==== Data records

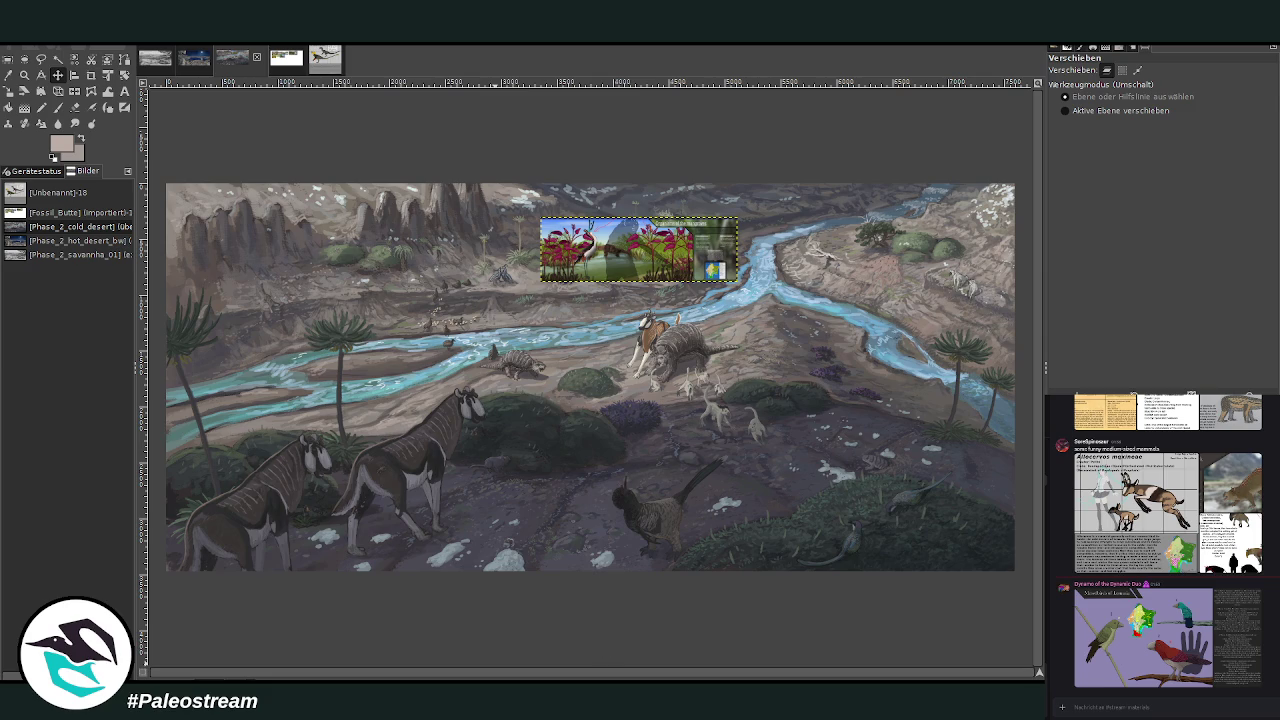
{"action": "left_click", "coordinate": [1193, 703]}
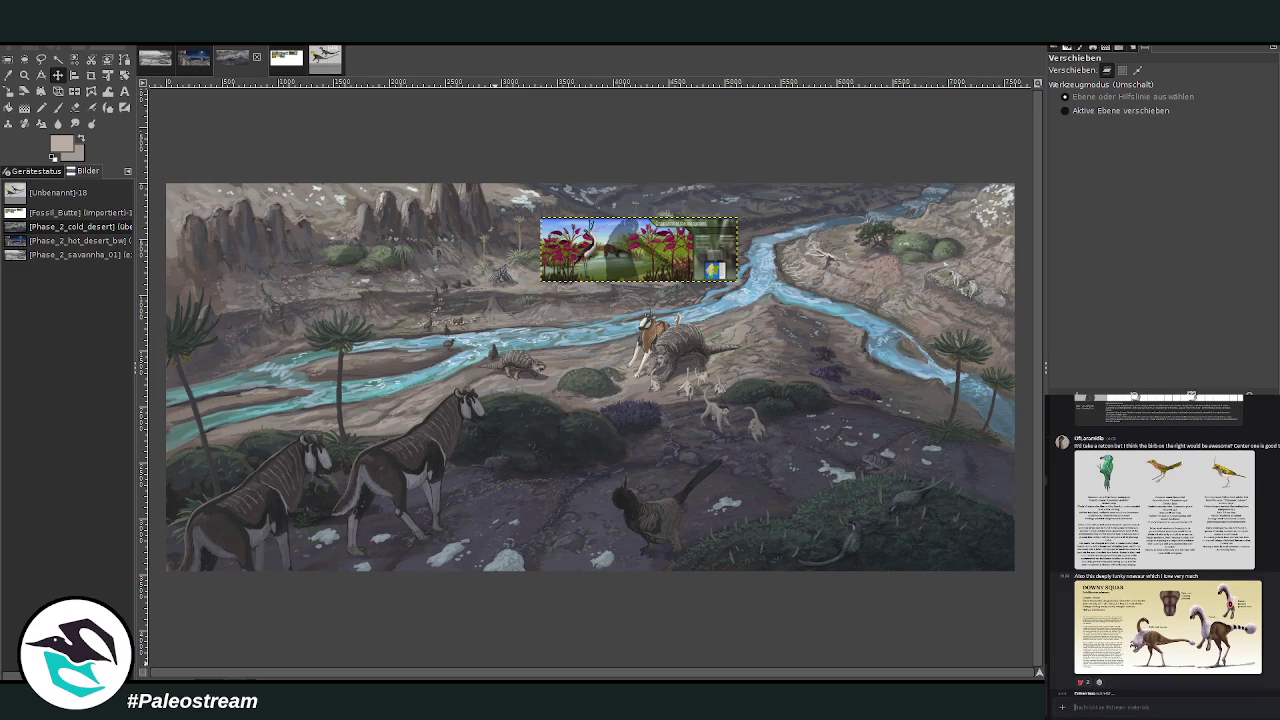
{"action": "left_click", "coordinate": [1168, 627]}
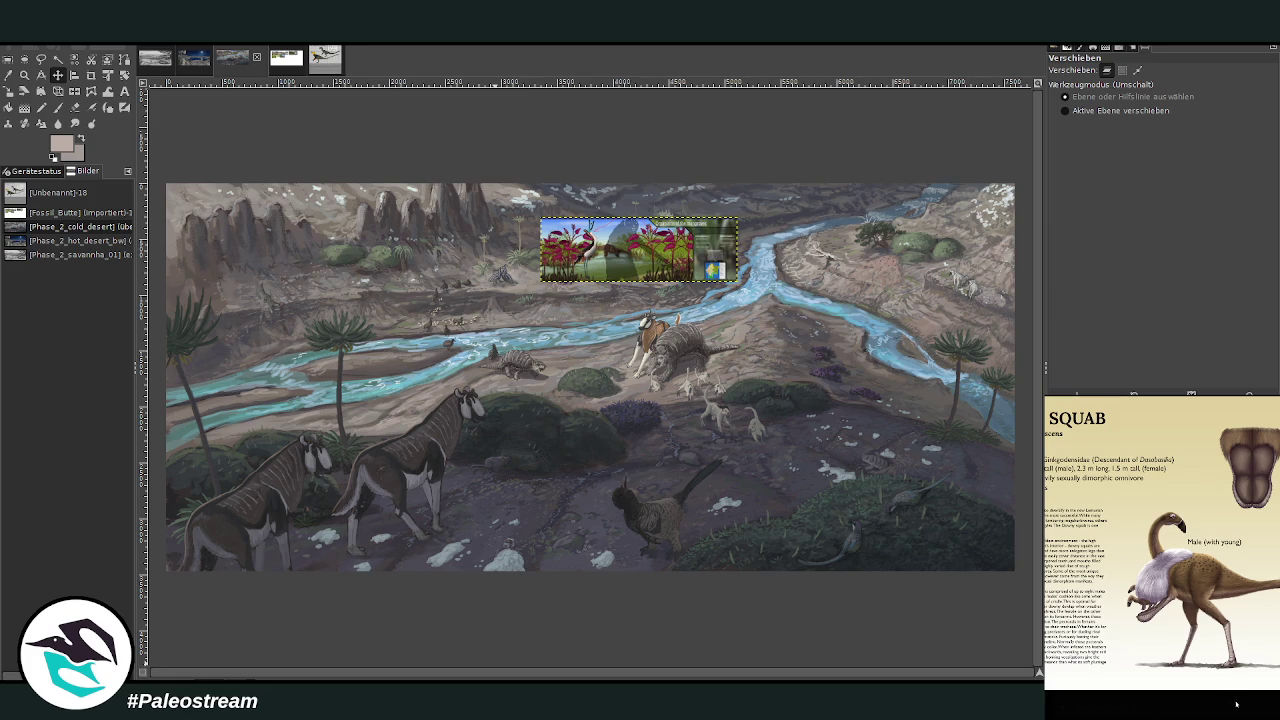
{"action": "left_click", "coordinate": [1236, 705]}
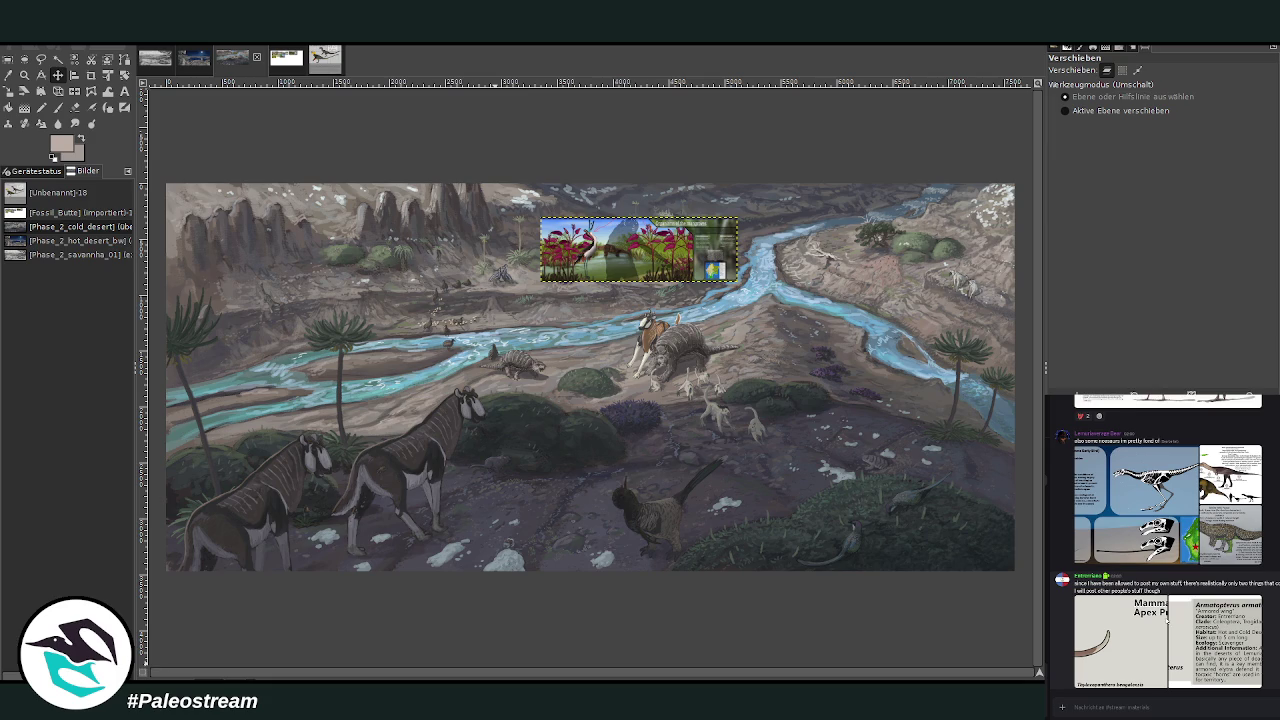
{"action": "left_click", "coordinate": [1170, 618]}
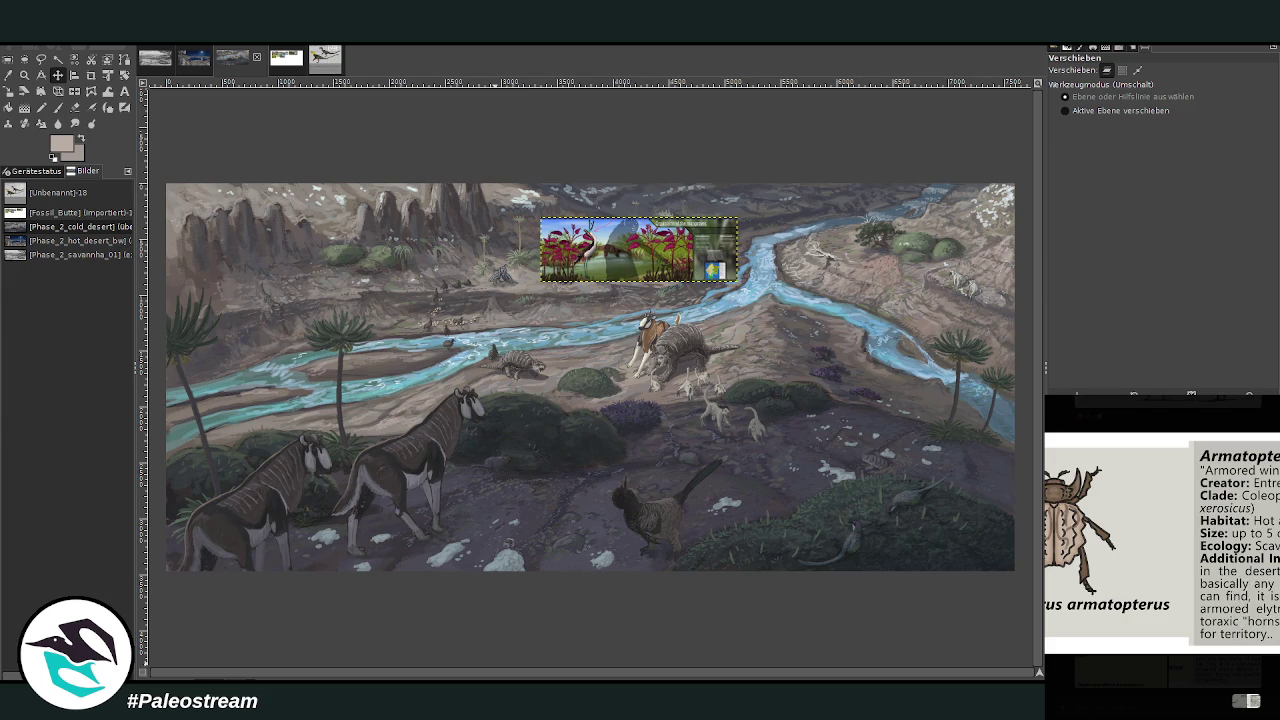
{"action": "left_click", "coordinate": [1099, 703]}
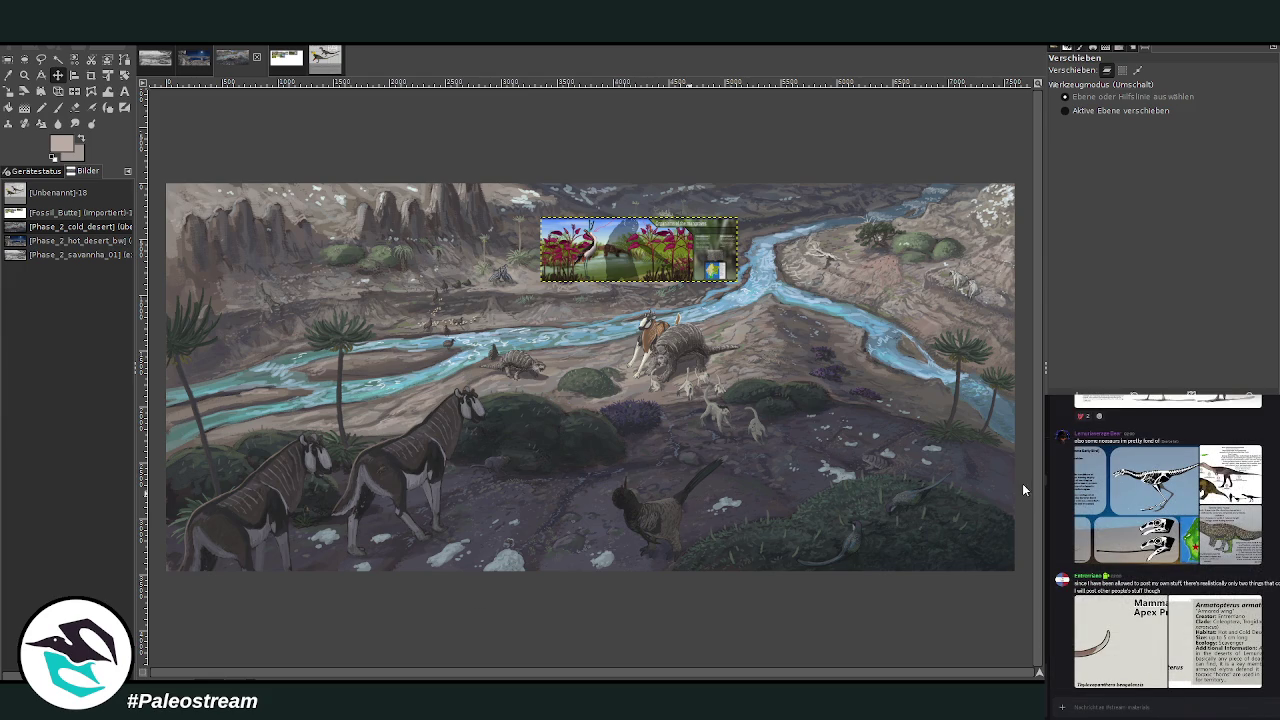
Paste the Armatopterus beetle card, move it down-right, crop it to the beetle illustration, and begin shrinking it.
{"action": "key", "text": "ctrl+v"}
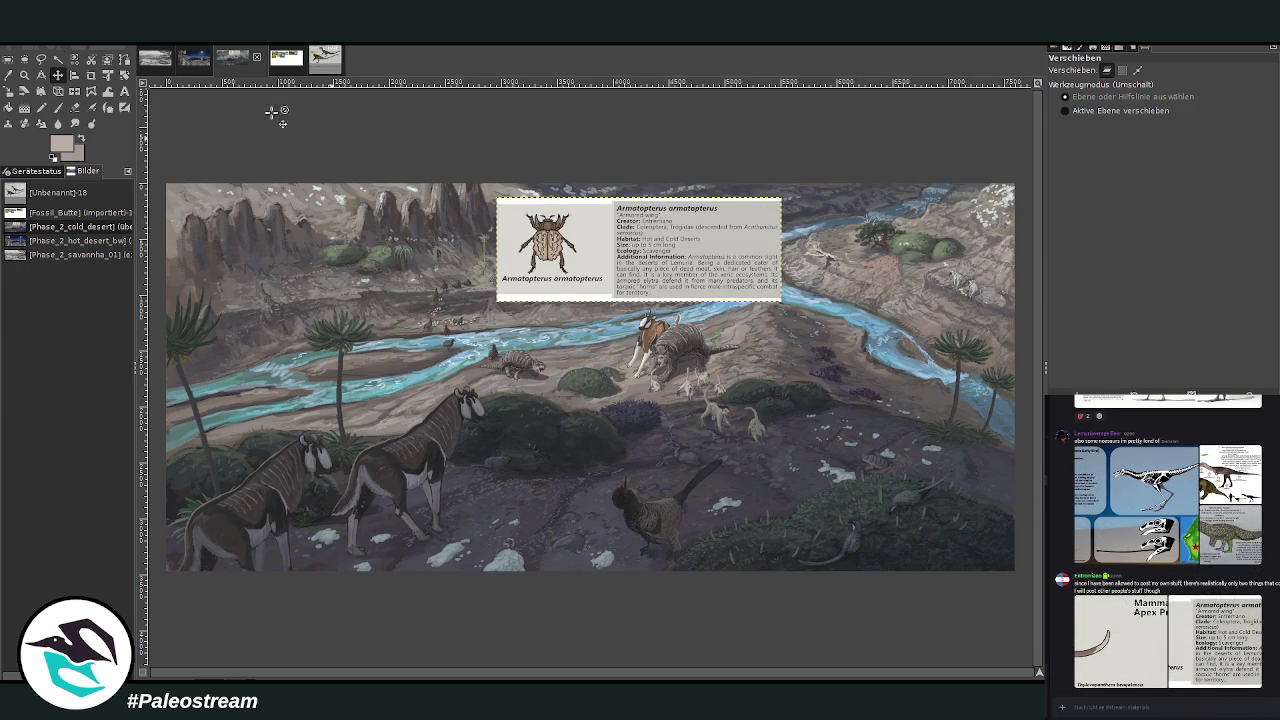
{"action": "left_click_drag", "start_coordinate": [591, 307], "coordinate": [804, 460]}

========

### Problem to work on
Your copy of the data above should match it exactly, apart from the images.

### Finished exercise
{"action": "left_click", "coordinate": [1193, 703]}
{"action": "left_click", "coordinate": [1168, 627]}
{"action": "left_click", "coordinate": [1236, 705]}
{"action": "left_click", "coordinate": [1170, 618]}
{"action": "left_click", "coordinate": [1099, 703]}
Paste the Armatopterus beetle card, move it down-right, crop it to the beetle illustration, and begin shrinking it.
{"action": "key", "text": "ctrl+v"}
{"action": "left_click_drag", "start_coordinate": [591, 307], "coordinate": [804, 460]}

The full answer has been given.